In dental biomechanics, especially concerning the TMJ, finite element modeling (FEM) has become an invaluable instrument for exploring the intricate internal mechanical environment of the TMJ. The challenges of directly measuring the mechanical environment within the human TMJ are substantial. Consequently, FEM has been widely embraced for its effectiveness and accuracy in simulating mechanical responses in intricate systems. Several studies have employed FEM to analyze the TMJ loads and condylar movements during orofacial activities (Laird et al., 2020, Shu et al., 2020a, Vatu et al., 2018). Moreover, FEM is also valuable for assessing the biomechanical effects of surgical interventions for jaw deformities (Liu et al., 2018, Shu et al., 2018, Ueki et al., 2010) and for simulating surgical procedures in virtual surgeries for improved preoperative planning (Shu et al., 2020b, Shu et al., 2019). The application of FEM has significantly advanced our understanding of TMJ biomechanics. Moving forward, as the TMJ field delves into more challenging research, the continued reliance on FEM is anticipated for comprehensive insights.

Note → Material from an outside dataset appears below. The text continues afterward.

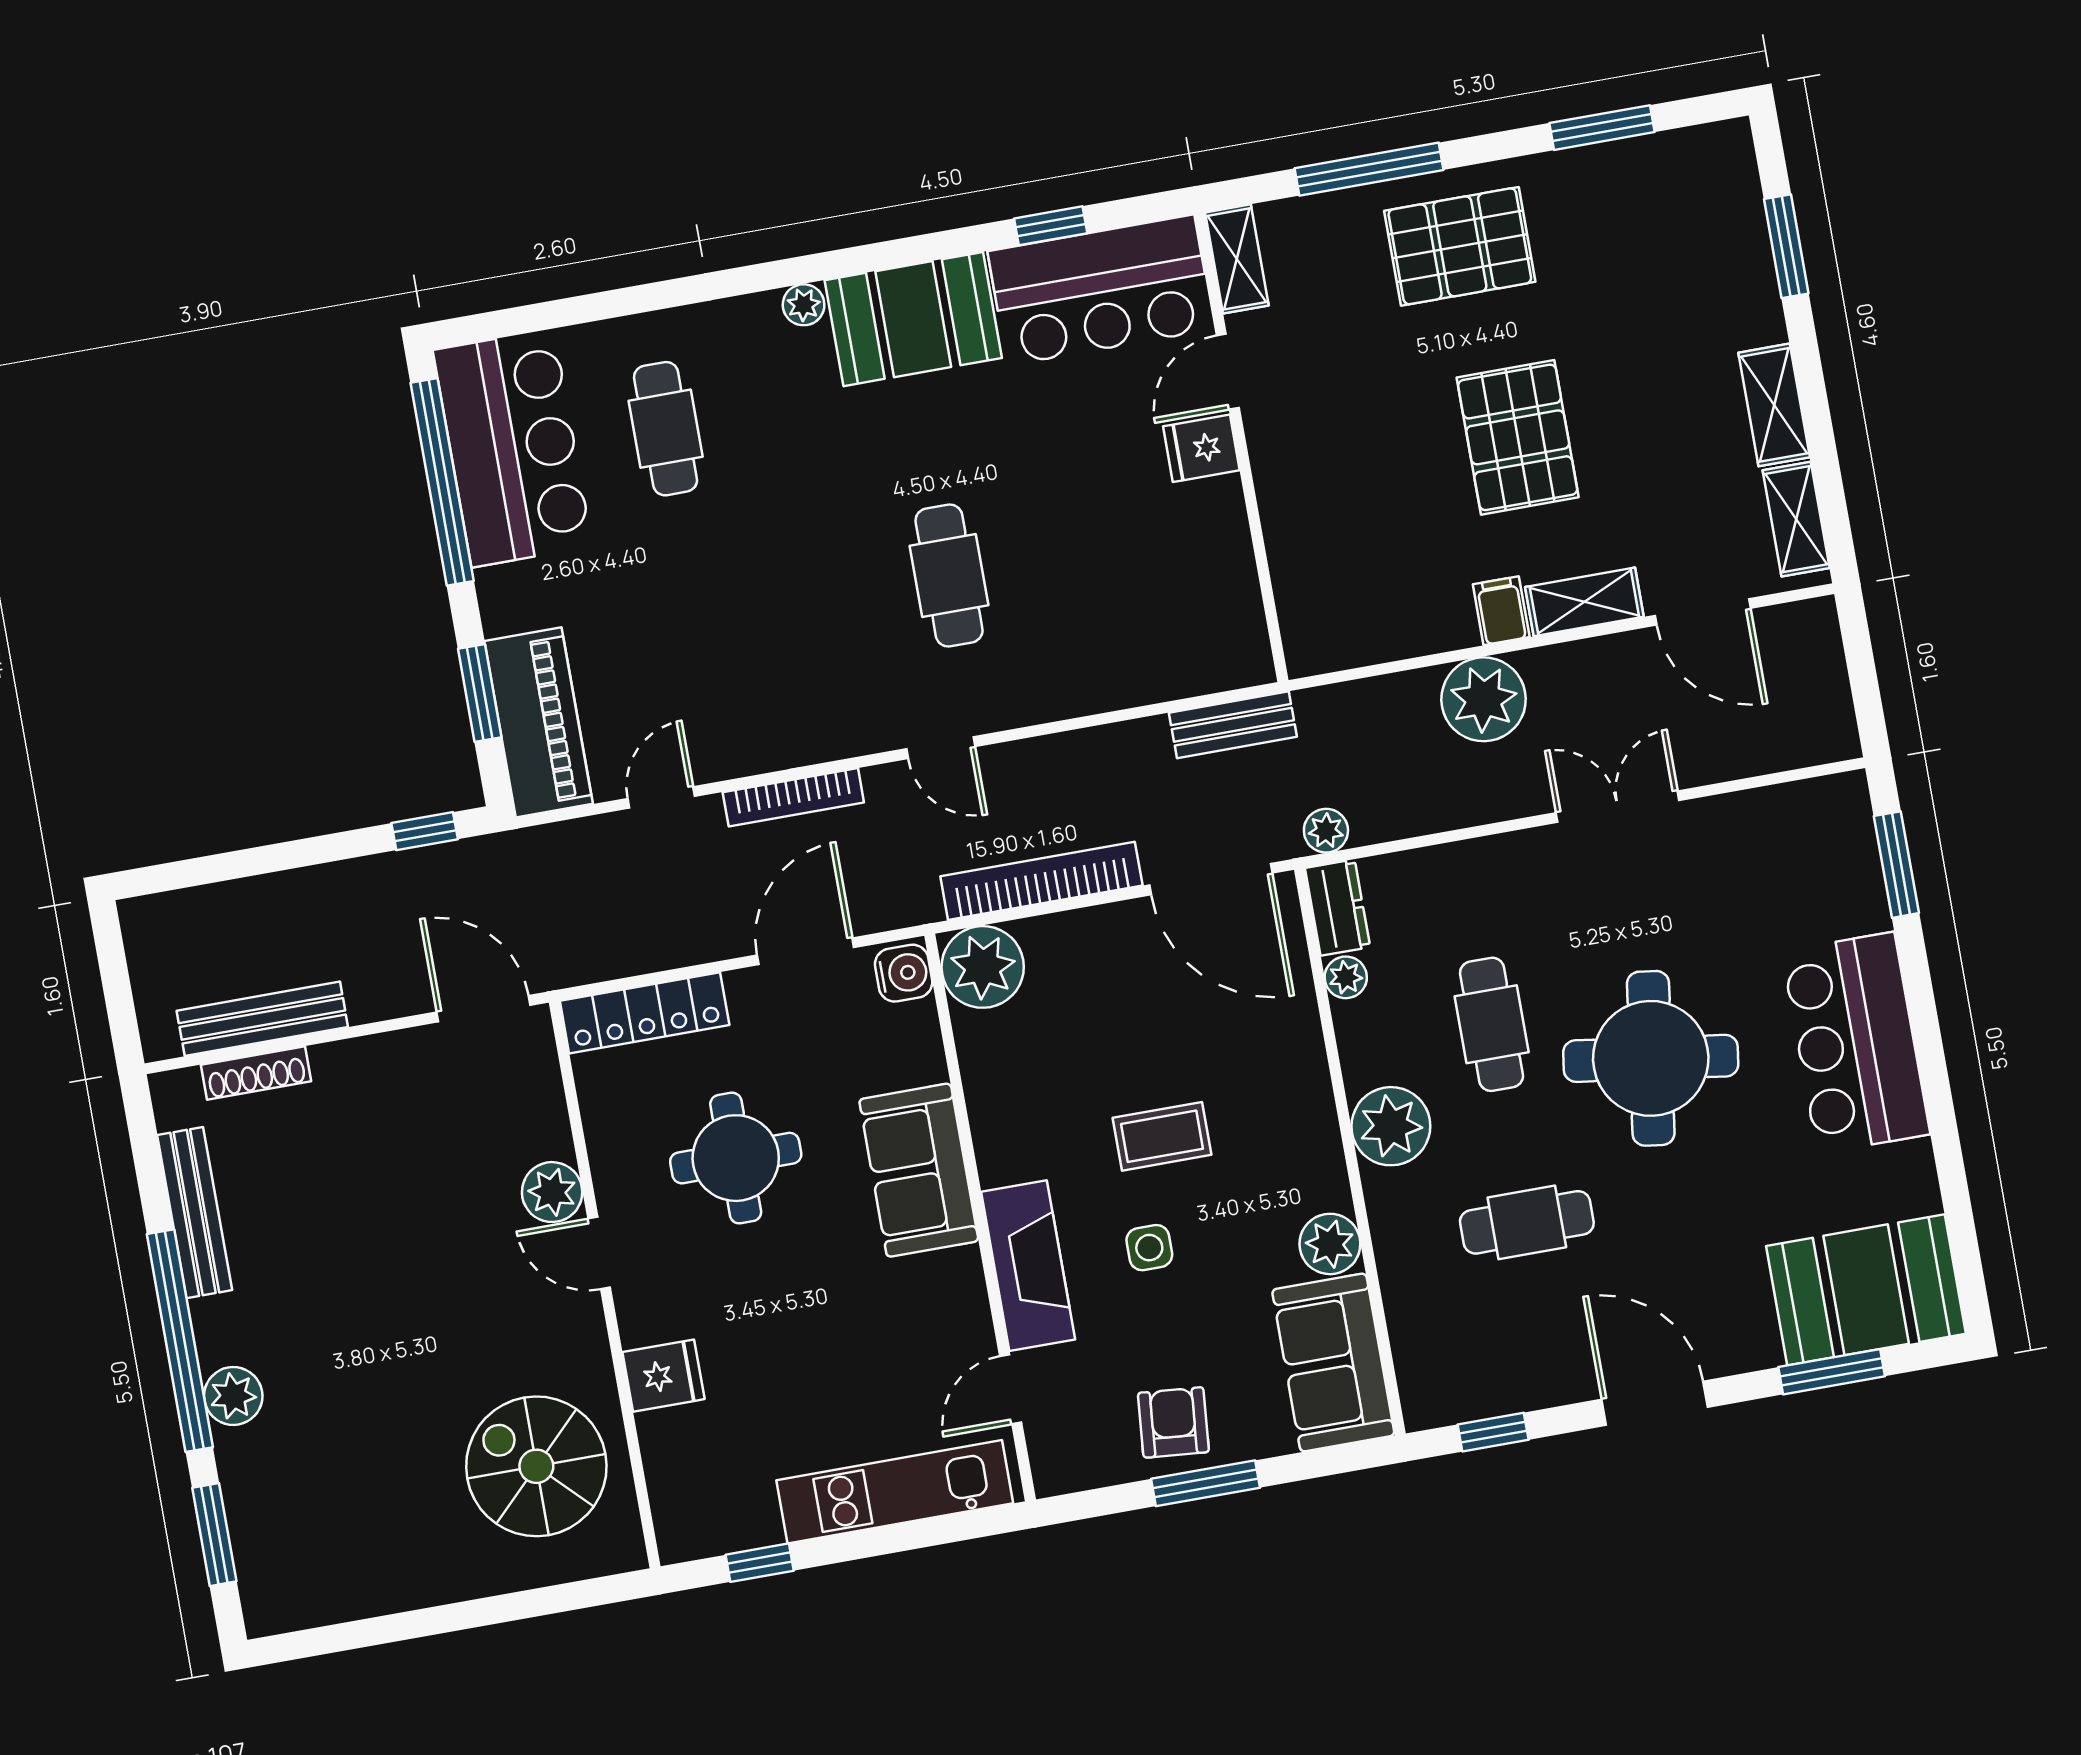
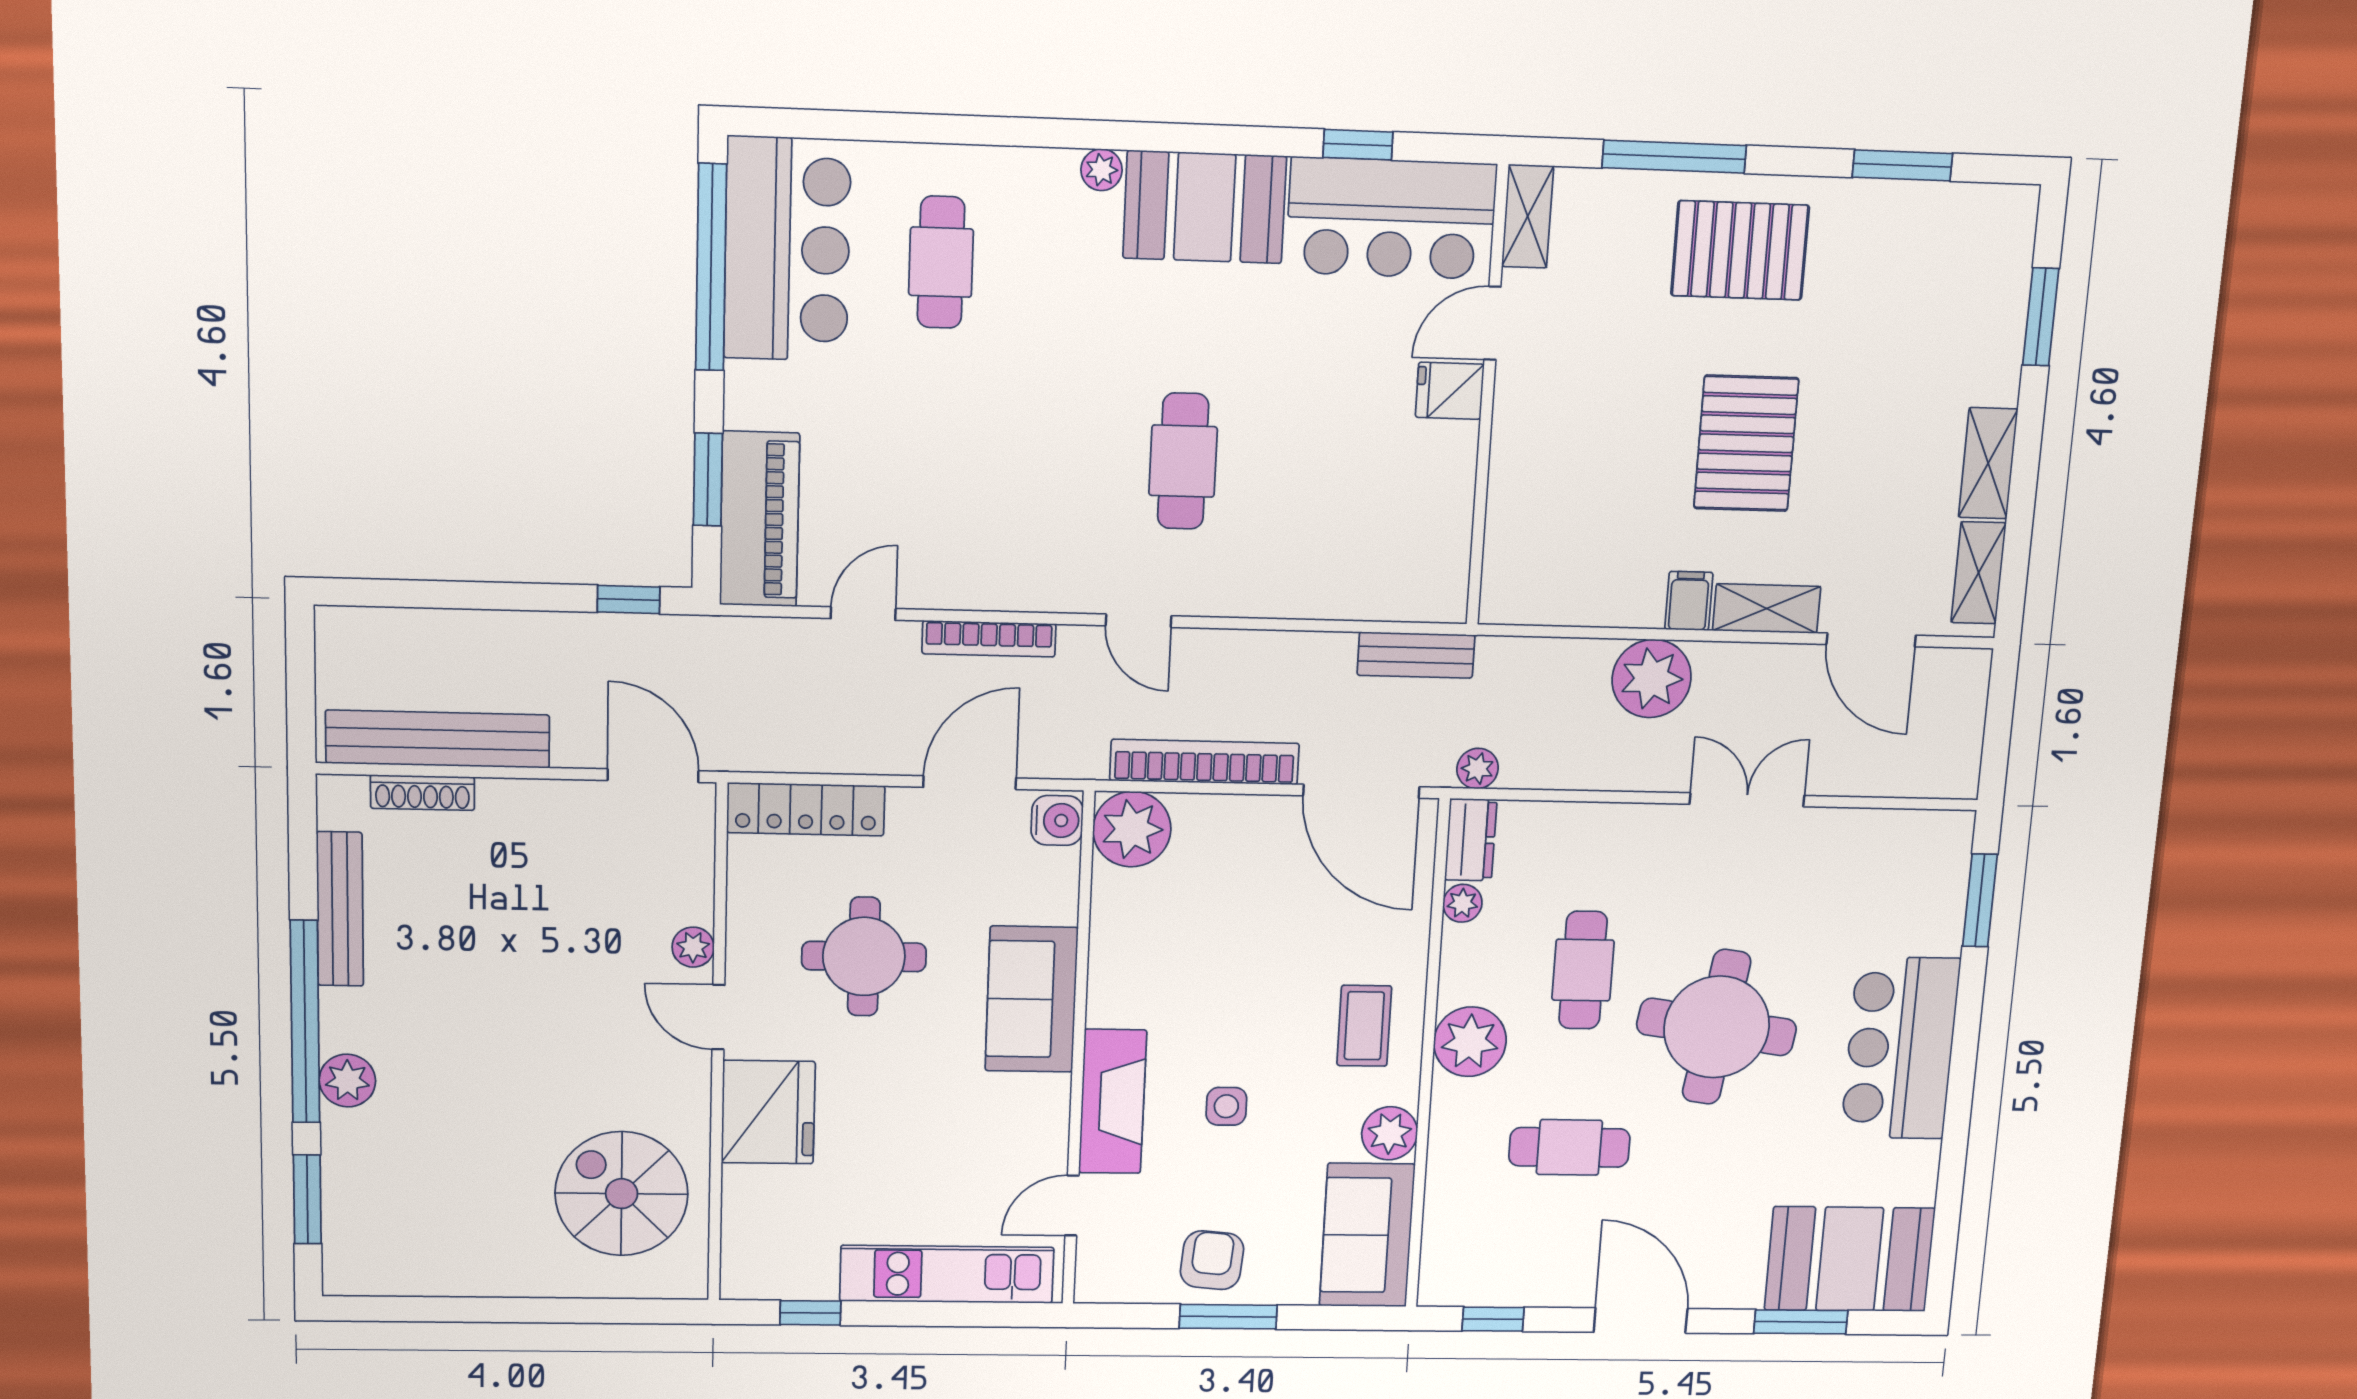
bench: (262, 1019) -> (438, 739), width x1.37, depth x1.21
coffee table: (1162, 1136) -> (1364, 1026), moved, turned 90
plant: (552, 1192) -> (693, 947), width x0.73, depth x0.73
fridge: (663, 1376) -> (768, 1112), width x1.88, depth x1.34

Previous research has examined the relationship between TMJ diseases and underlying mechanistic factors. Certain investigations ascribed degenerative changes (usually known as osteoarthritis) to the dysfunction in the remodeling process (Arnett et al., 1996a, Arnett et al., 1996b), which can arise when excessive or sustained mechanical stresses surpass the normal adaptive capacity. Furthermore, excessive or unbalanced loads experienced by TMJ can contribute to internal derangement (disc displacement) (Tanaka et al., 2008a, Tanaka and Koolstra, 2008). An investigation explored the direct correlation between mechanical parameters and TMD symptoms, revealing that abnormal stress distributions within the disc lead to articular clicking, and asymmetrical stress distributions within the articular fossa suggest deviations in mouth opening (Shao et al., 2022). Nevertheless, existing research on the association between TMD and mechanical parameters remains insufficient and incomplete, and no strong link has been established. This study aimed to evaluate the magnitude and distribution of stresses within TMJ under incisal clenching in individuals diagnosed with TMD while concurrently providing insights into the biomechanical underpinnings of TMD pathogenesis.